Я пошел заваривать чай, а она принялась за свое любимое дело – рассматривать фотоальбомы. Особенно она любила перебирать свои детские фотографии и, при этом, каждый раз задавать те же вопросы, типа: «А сколько мне здесь лет? где сделан снимок? кто это стоит рядом со мной?». Я было, приготовился к тому, что и на этот раз придется отвечать на знакомые уже вопросы, как, к моему удивлению, она огорошила меня совершенно другим вопросом:
— Папа, — обыденным голосом произнесла она, бесцельно переворачивая страницы альбома, — а почему ты нас бросил?
Я застыл с подносом в руках, не зная, что ей сказать. Она застала меня врасплох, я был в растерянности. Действительно, как ей объяснить причину нашего развода, если я сам толком не знаю ее. Медленно подошел к столу, поставил поднос, сел в кресло и закурил. Нужно было выиграть немного времени.
— Дочка, — начал я, — если бы ты спросила меня об этом в подростковом возрасте, я бы знал, что сказать. Теперь же, ты взрослый человек и ответ типа – не сошлись характерами, тебя явно не устроит. Скажи откровенно, зачем тебе это нужно знать?

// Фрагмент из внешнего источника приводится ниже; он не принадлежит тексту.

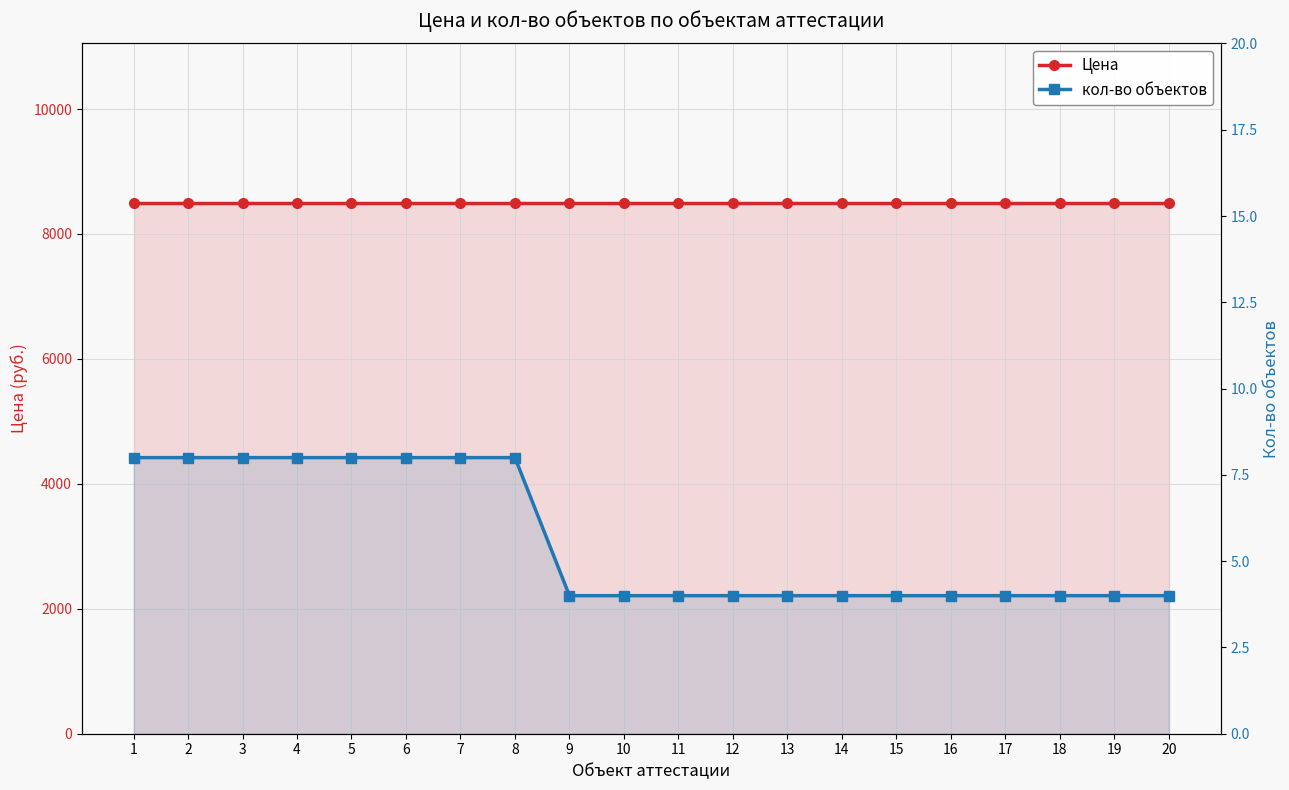

Which series has the widest spread of values?

кол-во объектов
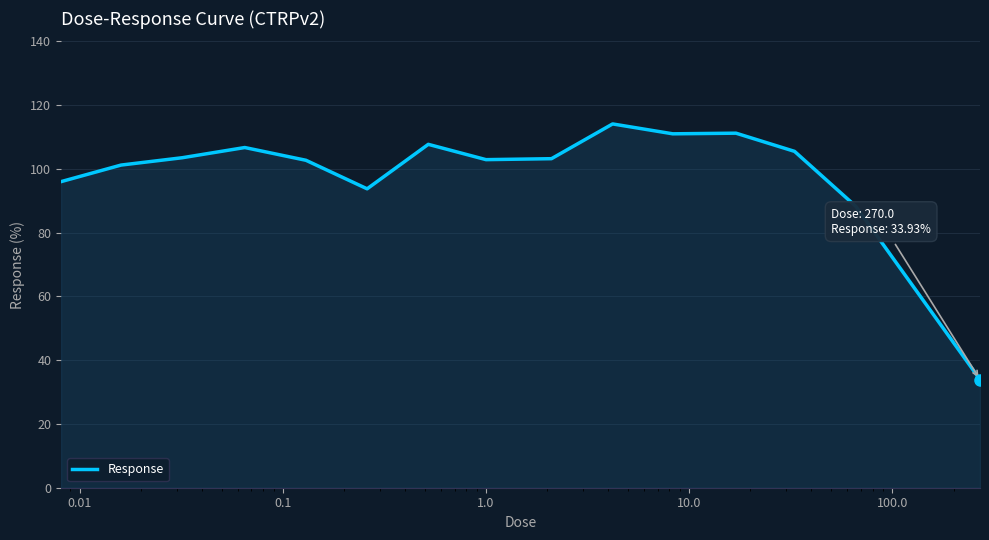

What is the average value?

98.8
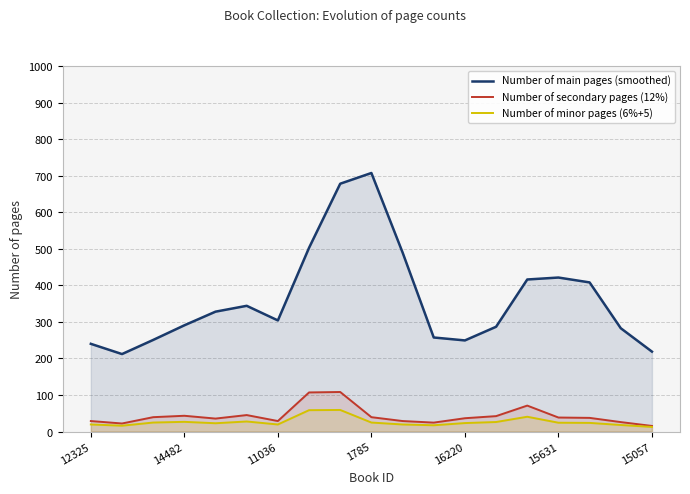

Rank the series by their maximum value, from highest to lowest.

Number of main pages (smoothed), Number of secondary pages (12%), Number of minor pages (6%+5)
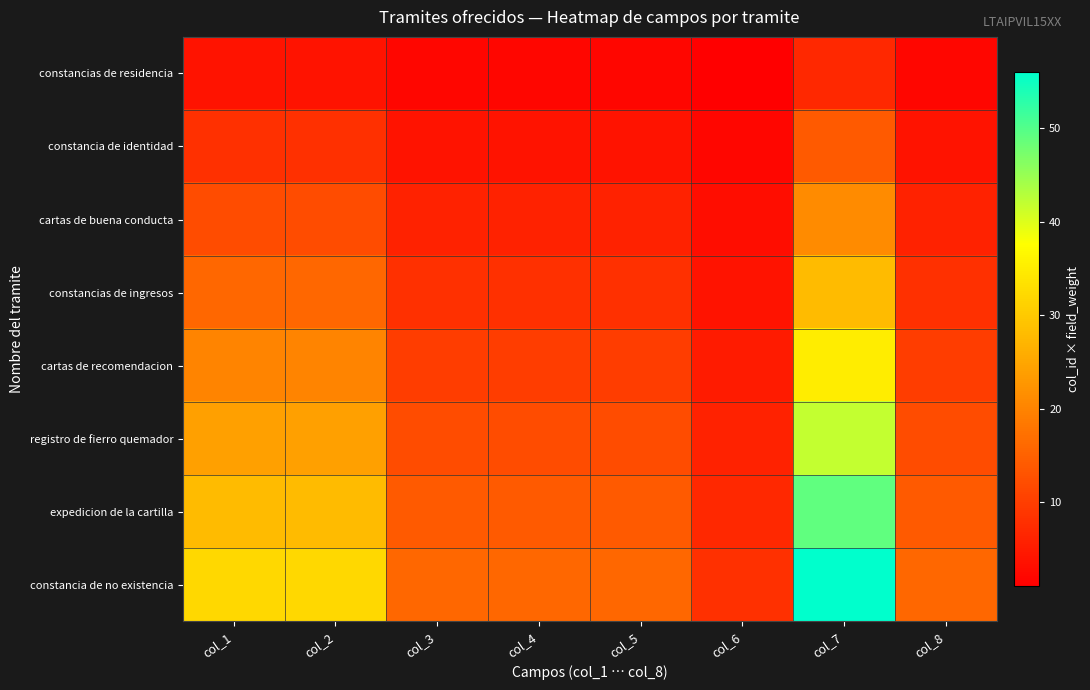

What is the difference between the highest and lowest values at col_5?

14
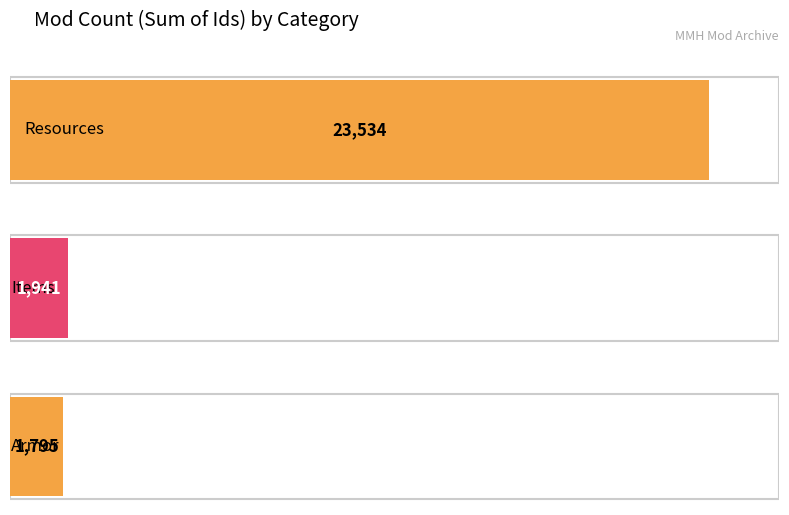

What is the ratio of the value at Armor to the value at Items?

0.9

— У тебя была женщина? – она словно не слушала меня.
— Нет…
— Может, у мамы был любовник?
— Не-е-т… не думаю…
— А, может, я вам мешала?
— Ну, что ты…
— Тогда, в чем же было дело?
— Ой, — вздохнул я, — не знаю, слишком сложный вопрос. Могу только сказать, что инициатором развода был я, а посему основная вина лежит на мне.
— Не бывает, чтобы кто-то один был виноват. Я знаю, временами она была невыносима…
— Не смей так говорить о маме, — резко прервал я ее, — ты не имеешь права судить ее.
— А ты имел право оставлять ее без мужа, а меня без отца?
— Послушай, — смягчил я тон, — ты хочешь поссориться? Если у тебя проблемы в семье или просто нету настроения, то ты скажи, я выслушаю, посоветую.
— Нет, папа, в семье как раз все в порядке. Просто, хотела напомнить, что на следующей недели день рождения матери. Не хотел бы навестить ее могилу? Могли бы пойти вместе. Впрочем, если ты занят, то…
— Нет, нет… конечно же… обязательно побываем. А теперь, давай пить чай, а то остынет.
— Тебя не было на выходные.
— Да, я был в Сан-Педро.
— В Сан-Педро? А что ты там делал? Наверное, рыбу удил, — сказала она и улыбнулась. – Пап, у тебя кто-то есть?
— С чего ты взяла?
— Да так, просто спрашиваю… Как-то странно выглядишь.